> _Information shown_:
= = = = =

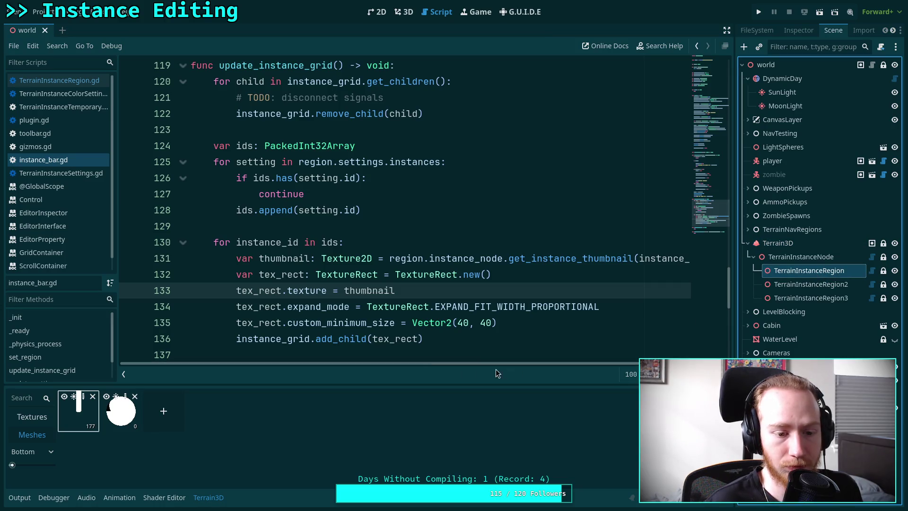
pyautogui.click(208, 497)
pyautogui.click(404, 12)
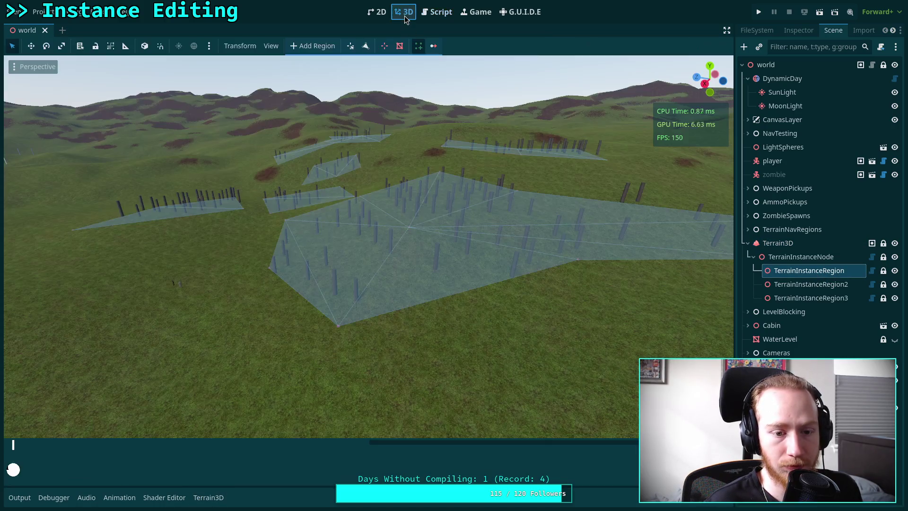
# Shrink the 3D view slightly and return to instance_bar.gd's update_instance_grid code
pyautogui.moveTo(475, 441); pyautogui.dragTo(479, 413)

= = = = =

> _Your goal_:
Return all lines of the material above in which "click" occurs.

> _Answer to this problem_:
pyautogui.click(208, 497)
pyautogui.click(404, 12)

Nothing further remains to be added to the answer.